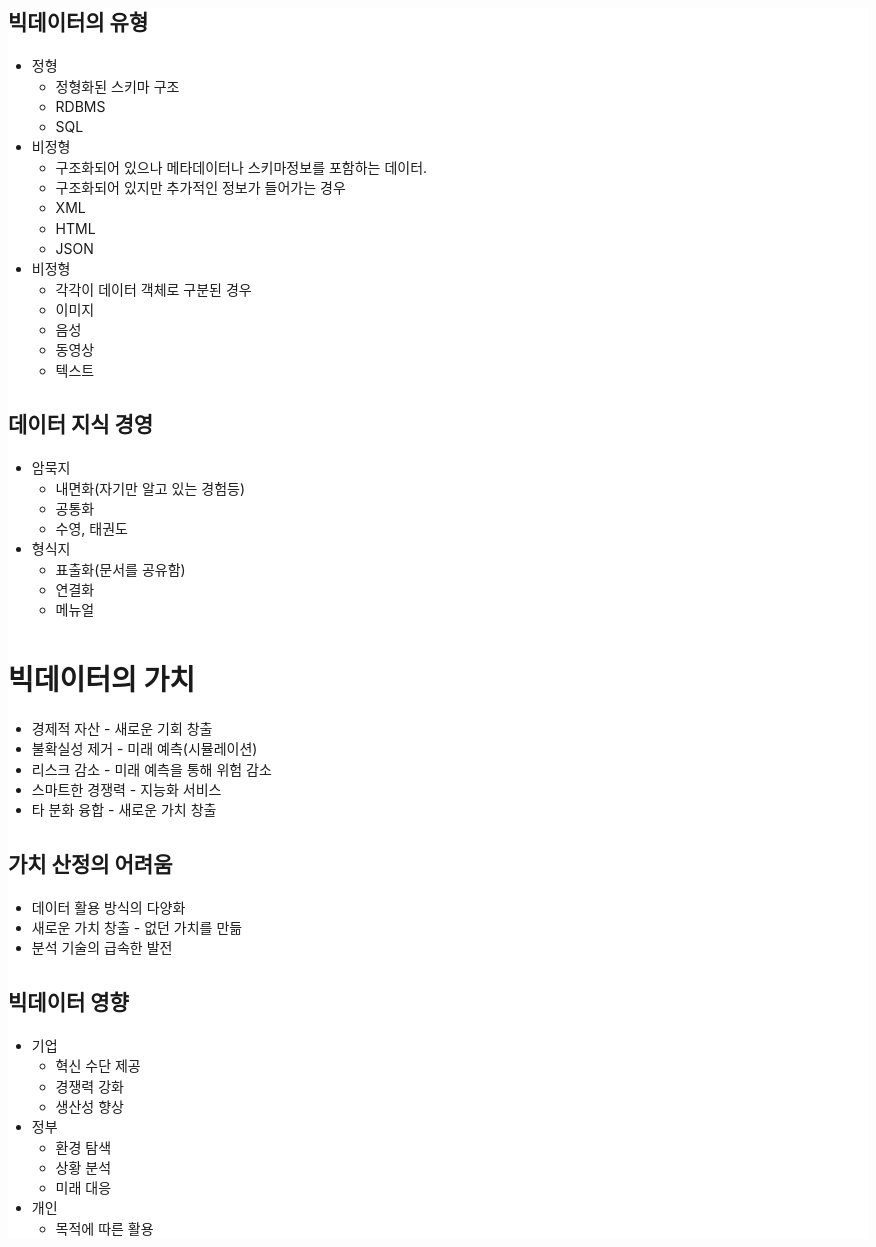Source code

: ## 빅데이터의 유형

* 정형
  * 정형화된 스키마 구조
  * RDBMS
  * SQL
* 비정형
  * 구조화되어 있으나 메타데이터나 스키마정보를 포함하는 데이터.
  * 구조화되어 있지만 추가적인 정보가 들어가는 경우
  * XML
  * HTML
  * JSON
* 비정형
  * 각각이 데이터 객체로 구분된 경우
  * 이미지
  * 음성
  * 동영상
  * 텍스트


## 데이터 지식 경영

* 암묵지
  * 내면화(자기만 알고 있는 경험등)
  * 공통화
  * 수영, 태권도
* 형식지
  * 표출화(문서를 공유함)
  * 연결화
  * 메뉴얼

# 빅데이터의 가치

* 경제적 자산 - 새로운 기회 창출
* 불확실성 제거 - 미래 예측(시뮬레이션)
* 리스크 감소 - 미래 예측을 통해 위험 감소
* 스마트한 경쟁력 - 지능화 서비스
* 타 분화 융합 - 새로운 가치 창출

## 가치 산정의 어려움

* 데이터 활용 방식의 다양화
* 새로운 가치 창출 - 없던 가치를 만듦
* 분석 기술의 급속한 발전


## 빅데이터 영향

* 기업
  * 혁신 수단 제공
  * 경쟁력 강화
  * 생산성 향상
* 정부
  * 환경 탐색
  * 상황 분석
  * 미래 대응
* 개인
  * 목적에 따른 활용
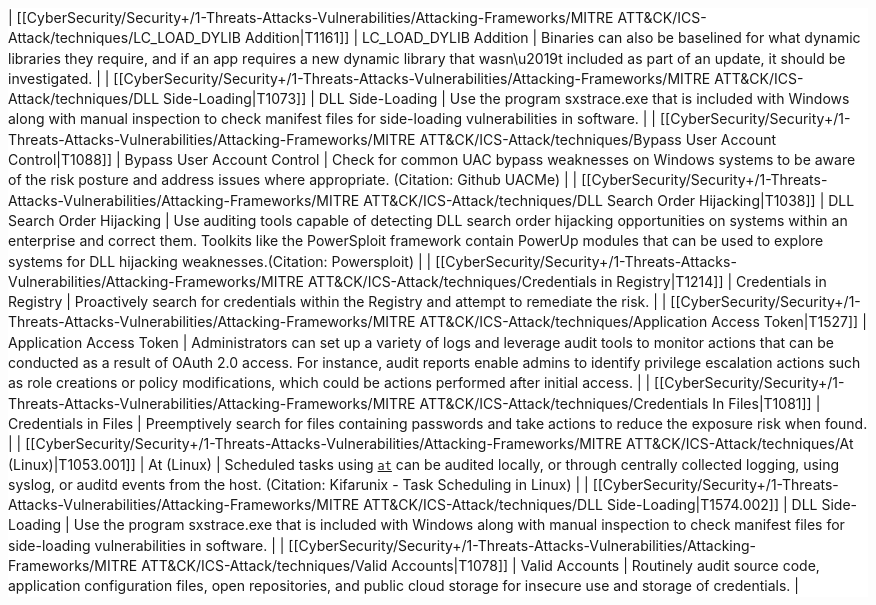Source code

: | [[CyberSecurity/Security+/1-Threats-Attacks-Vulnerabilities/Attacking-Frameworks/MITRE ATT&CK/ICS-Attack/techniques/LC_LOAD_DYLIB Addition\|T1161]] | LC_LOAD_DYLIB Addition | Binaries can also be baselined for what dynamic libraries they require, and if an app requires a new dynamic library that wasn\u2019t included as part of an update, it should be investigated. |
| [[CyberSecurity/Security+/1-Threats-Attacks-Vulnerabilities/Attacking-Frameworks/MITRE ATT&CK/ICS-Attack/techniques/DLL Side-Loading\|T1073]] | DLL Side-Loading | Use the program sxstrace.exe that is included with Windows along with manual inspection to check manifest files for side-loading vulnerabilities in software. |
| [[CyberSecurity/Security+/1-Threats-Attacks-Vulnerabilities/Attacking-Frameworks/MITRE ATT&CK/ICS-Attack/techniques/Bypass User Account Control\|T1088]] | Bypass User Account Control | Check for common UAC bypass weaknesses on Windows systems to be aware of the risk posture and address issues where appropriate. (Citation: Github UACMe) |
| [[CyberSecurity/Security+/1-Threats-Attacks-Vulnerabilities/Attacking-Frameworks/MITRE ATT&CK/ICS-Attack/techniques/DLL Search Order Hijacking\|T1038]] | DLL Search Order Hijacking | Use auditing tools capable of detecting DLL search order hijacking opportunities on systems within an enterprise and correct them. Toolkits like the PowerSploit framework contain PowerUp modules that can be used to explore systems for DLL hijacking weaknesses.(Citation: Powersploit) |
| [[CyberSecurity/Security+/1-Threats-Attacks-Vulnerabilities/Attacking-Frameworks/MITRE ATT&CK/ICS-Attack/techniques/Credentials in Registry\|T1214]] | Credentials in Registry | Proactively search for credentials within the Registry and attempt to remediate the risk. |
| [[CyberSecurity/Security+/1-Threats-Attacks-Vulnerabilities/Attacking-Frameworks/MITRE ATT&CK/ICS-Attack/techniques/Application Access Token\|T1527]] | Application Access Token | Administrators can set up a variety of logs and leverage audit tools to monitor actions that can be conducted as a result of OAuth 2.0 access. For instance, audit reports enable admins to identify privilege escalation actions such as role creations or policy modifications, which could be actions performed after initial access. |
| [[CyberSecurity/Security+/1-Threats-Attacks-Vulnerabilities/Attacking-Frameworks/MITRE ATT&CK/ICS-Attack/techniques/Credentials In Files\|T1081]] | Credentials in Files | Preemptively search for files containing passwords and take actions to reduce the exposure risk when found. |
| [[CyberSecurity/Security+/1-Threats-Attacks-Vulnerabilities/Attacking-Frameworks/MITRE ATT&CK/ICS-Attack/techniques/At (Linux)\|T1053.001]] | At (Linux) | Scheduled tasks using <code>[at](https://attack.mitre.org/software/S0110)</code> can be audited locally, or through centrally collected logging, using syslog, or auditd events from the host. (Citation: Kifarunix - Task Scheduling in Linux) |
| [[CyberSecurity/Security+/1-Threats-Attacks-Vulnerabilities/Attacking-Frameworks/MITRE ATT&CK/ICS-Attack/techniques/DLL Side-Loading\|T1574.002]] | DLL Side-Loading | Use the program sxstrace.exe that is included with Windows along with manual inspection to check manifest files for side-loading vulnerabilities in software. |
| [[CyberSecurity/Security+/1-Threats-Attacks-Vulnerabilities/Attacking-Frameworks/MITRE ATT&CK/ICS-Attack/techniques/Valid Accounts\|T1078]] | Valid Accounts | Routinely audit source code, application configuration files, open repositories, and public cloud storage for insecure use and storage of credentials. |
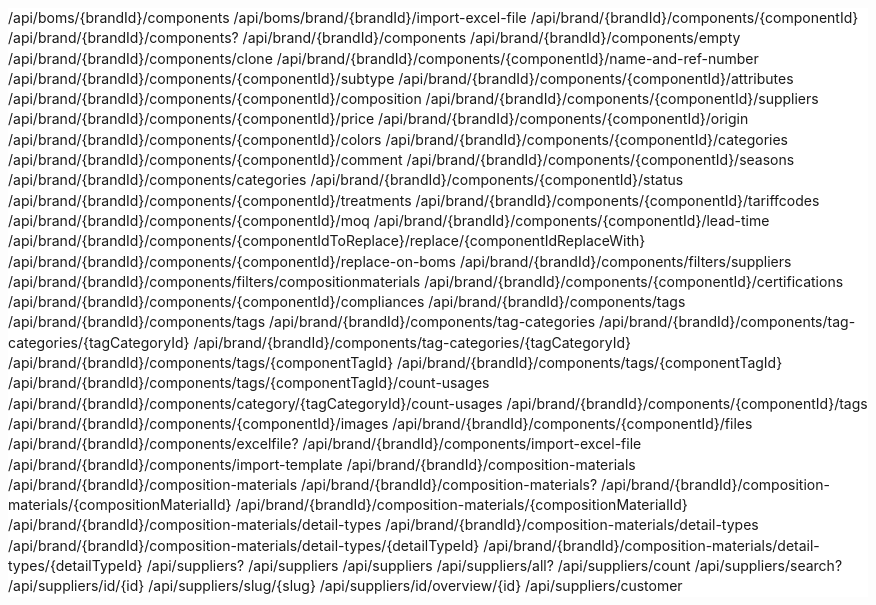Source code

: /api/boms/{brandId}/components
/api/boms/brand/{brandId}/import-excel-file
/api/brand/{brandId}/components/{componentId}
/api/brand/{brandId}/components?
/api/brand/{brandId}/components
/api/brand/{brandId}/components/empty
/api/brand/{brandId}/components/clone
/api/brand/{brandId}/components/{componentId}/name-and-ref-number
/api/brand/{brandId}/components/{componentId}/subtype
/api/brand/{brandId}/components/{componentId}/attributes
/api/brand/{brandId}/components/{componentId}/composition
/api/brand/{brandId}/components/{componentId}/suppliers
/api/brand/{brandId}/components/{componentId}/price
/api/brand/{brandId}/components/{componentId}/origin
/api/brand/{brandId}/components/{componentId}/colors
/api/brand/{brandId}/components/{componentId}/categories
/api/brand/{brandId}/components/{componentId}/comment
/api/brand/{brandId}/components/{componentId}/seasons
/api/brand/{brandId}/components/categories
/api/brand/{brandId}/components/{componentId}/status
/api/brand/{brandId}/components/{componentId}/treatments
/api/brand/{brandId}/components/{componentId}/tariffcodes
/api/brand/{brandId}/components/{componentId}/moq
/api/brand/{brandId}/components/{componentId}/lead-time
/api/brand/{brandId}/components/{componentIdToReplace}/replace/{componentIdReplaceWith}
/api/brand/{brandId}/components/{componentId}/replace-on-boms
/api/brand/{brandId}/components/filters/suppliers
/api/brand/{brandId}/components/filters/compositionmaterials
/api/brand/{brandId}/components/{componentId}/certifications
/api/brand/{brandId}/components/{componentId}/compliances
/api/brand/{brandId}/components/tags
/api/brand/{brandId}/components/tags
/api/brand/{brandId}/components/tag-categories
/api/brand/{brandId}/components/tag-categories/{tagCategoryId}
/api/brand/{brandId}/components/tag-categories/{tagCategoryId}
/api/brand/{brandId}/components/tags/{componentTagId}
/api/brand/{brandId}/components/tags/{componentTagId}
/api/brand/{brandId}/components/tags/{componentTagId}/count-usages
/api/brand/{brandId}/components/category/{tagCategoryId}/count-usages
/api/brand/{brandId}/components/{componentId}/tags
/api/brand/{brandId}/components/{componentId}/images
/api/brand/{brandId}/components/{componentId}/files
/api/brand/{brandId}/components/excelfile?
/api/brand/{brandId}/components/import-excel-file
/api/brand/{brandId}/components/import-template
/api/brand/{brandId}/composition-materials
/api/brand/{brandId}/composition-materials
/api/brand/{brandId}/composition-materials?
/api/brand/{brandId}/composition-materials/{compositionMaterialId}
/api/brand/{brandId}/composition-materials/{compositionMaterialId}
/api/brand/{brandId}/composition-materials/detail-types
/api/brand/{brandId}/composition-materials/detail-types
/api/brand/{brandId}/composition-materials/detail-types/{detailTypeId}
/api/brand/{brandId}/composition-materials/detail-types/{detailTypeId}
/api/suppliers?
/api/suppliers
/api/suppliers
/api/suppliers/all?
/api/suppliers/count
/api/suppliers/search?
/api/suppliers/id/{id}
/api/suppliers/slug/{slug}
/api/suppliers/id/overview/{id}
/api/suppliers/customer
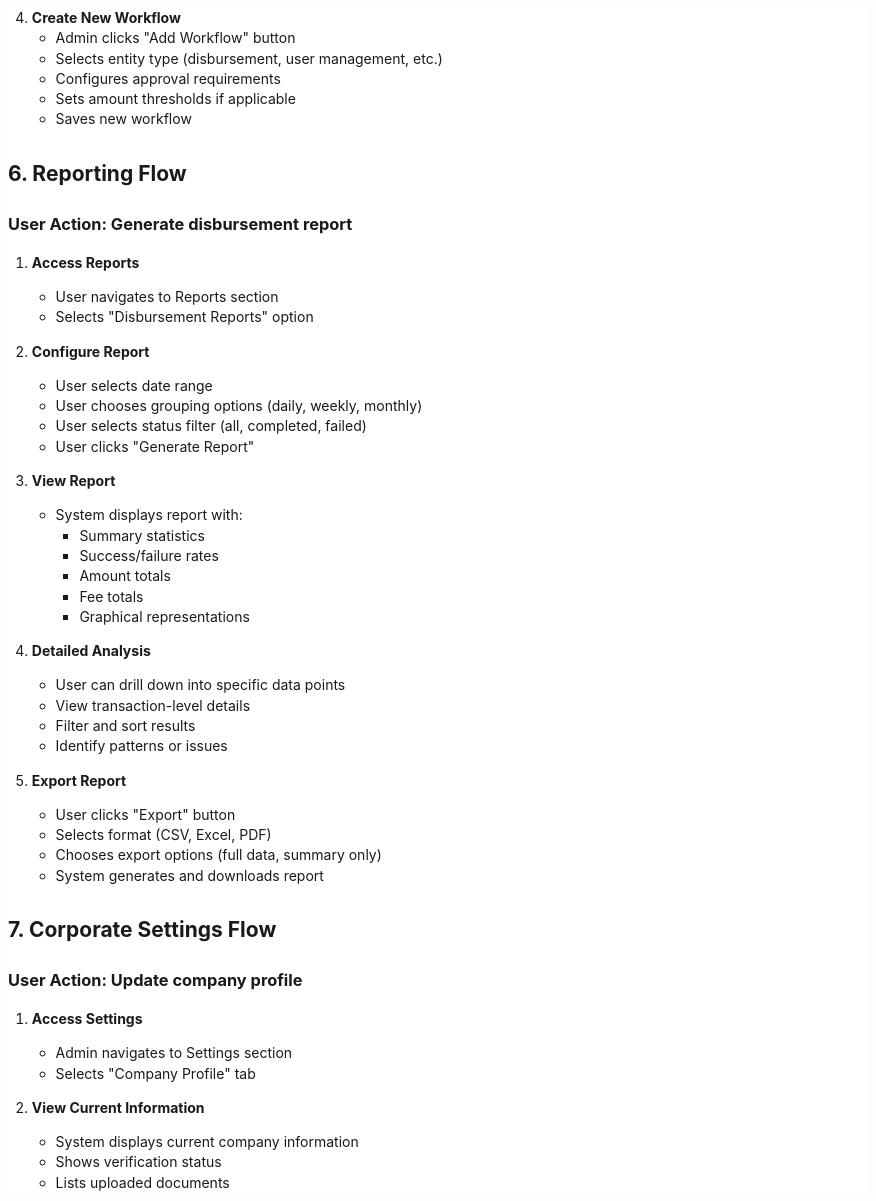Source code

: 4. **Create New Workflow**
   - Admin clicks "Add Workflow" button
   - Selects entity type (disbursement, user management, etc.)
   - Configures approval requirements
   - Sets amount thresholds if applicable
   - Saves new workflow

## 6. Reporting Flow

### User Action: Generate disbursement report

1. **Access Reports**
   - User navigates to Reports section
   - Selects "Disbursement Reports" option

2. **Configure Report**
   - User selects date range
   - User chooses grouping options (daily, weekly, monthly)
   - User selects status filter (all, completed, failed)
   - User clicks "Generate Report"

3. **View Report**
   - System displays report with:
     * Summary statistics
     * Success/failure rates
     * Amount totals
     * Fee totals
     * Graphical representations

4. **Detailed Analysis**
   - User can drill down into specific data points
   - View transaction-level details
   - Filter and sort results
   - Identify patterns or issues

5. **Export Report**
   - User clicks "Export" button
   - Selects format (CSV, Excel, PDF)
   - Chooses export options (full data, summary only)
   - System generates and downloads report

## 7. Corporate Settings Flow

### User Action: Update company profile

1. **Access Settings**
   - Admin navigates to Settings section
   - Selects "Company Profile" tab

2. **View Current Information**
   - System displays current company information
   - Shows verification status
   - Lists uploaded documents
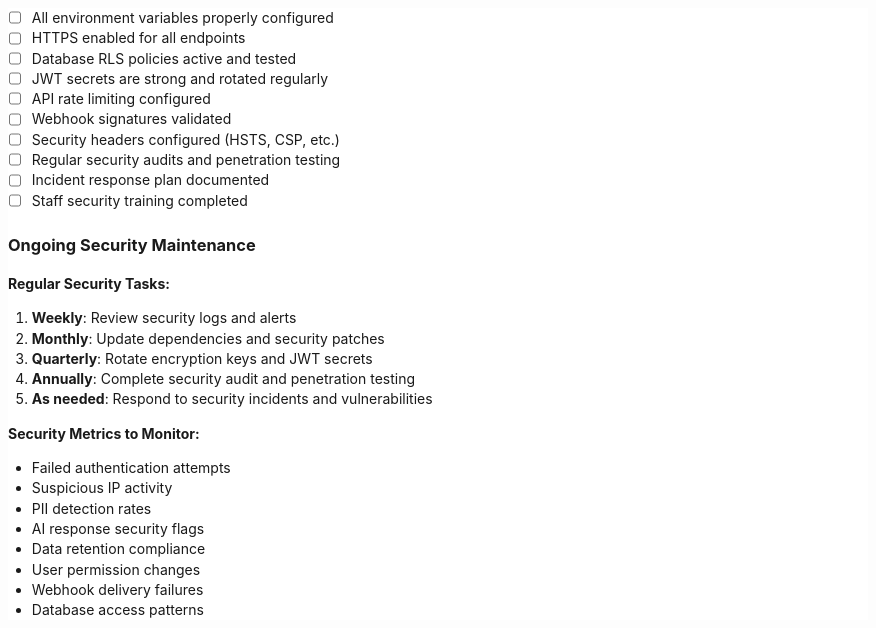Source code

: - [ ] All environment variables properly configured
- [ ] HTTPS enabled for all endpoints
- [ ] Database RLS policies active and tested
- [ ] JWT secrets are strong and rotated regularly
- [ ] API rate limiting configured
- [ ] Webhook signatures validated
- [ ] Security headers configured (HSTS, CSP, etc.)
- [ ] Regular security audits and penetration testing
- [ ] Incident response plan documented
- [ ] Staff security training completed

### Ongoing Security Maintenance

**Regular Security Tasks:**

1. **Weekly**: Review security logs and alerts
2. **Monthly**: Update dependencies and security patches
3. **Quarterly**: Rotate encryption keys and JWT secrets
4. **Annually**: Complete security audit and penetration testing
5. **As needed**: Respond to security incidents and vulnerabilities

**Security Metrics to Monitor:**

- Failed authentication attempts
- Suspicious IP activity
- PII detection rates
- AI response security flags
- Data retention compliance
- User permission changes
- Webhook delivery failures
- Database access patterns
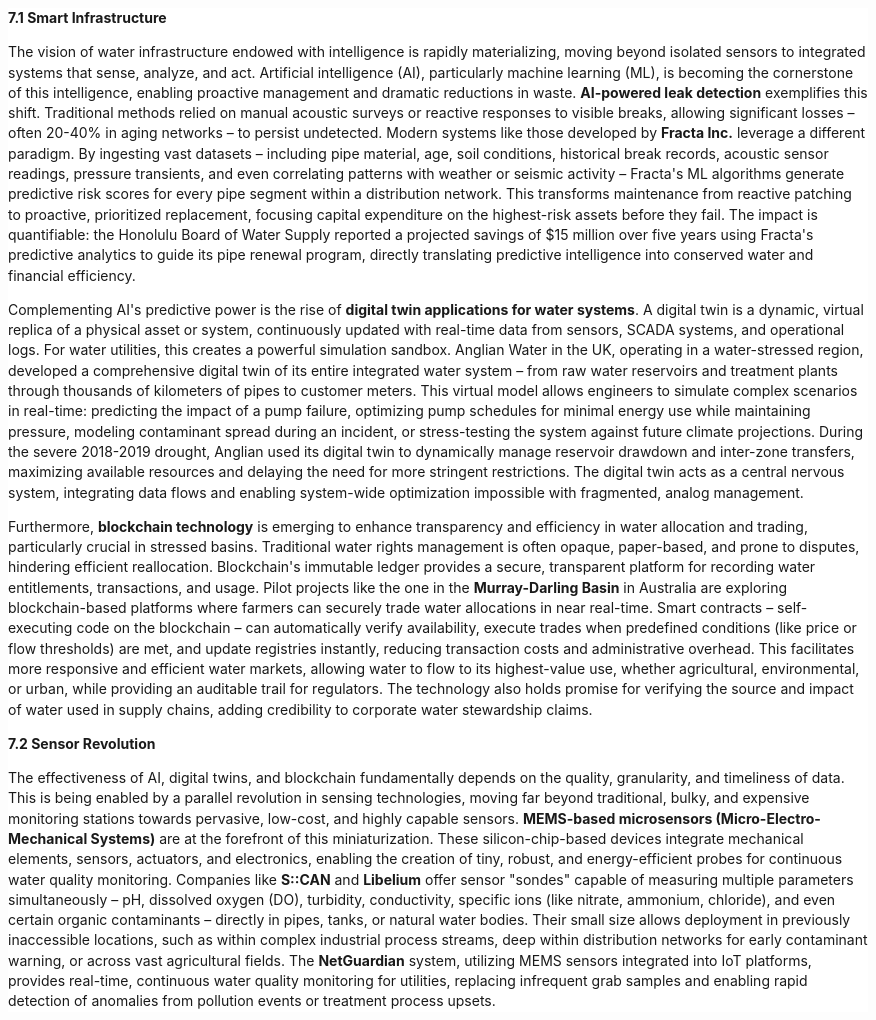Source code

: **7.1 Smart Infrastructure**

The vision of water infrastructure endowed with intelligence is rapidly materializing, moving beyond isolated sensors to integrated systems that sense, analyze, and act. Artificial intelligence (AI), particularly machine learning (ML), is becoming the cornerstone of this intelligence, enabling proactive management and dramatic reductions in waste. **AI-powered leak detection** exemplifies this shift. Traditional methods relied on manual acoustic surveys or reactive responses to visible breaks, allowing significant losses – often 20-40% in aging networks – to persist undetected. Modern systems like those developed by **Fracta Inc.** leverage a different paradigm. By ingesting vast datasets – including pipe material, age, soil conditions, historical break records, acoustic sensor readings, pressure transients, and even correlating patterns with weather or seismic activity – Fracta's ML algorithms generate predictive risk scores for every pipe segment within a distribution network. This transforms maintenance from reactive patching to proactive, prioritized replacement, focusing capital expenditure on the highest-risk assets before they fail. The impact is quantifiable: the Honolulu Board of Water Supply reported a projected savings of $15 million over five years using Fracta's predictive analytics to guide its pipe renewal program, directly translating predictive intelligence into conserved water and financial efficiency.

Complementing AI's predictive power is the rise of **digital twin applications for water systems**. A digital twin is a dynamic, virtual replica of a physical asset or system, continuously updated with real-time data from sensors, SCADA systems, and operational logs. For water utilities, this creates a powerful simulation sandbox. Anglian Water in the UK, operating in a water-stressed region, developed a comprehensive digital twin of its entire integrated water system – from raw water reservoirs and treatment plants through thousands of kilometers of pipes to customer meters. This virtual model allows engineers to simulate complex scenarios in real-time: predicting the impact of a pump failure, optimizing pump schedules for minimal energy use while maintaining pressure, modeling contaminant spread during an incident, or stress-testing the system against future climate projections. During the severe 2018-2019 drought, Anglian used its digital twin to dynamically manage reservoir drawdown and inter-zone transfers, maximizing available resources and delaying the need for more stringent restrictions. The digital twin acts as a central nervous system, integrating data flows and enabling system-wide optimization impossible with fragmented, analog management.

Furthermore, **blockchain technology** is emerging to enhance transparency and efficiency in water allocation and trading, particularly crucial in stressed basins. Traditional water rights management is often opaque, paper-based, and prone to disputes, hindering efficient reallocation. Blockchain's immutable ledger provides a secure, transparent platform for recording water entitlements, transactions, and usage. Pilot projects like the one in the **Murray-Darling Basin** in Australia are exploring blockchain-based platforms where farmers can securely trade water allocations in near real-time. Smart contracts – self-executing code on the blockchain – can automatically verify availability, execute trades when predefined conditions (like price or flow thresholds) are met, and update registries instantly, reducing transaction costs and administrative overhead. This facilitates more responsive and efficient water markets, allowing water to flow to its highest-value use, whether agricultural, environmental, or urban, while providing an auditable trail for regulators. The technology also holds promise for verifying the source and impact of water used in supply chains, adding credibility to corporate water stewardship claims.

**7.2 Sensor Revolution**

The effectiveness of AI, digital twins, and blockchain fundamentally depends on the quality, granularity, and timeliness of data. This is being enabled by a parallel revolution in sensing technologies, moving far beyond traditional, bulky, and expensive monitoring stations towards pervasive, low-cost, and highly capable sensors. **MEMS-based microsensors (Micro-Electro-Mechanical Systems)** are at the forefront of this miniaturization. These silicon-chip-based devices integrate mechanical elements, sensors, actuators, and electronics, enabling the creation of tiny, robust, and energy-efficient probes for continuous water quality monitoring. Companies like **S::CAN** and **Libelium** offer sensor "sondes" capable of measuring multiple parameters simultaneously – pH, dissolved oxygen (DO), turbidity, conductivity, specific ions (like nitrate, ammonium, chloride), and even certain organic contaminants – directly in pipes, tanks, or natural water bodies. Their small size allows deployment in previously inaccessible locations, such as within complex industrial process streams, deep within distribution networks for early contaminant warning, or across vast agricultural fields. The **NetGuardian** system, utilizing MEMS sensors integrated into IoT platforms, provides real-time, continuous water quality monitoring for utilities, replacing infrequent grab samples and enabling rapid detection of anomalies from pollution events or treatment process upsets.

--------------------------------

▸ **WORK INSTRUCTION**:
Among the lines above, find those with the word "along". Copy them.

▸ **RESPONSE FOR THIS EXERCISE**:
| [[CyberSecurity/Security+/1-Threats-Attacks-Vulnerabilities/Attacking-Frameworks/MITRE ATT&CK/ICS-Attack/techniques/DLL Side-Loading\|T1073]] | DLL Side-Loading | Use the program sxstrace.exe that is included with Windows along with manual inspection to check manifest files for side-loading vulnerabilities in software. |
| [[CyberSecurity/Security+/1-Threats-Attacks-Vulnerabilities/Attacking-Frameworks/MITRE ATT&CK/ICS-Attack/techniques/DLL Side-Loading\|T1574.002]] | DLL Side-Loading | Use the program sxstrace.exe that is included with Windows along with manual inspection to check manifest files for side-loading vulnerabilities in software. |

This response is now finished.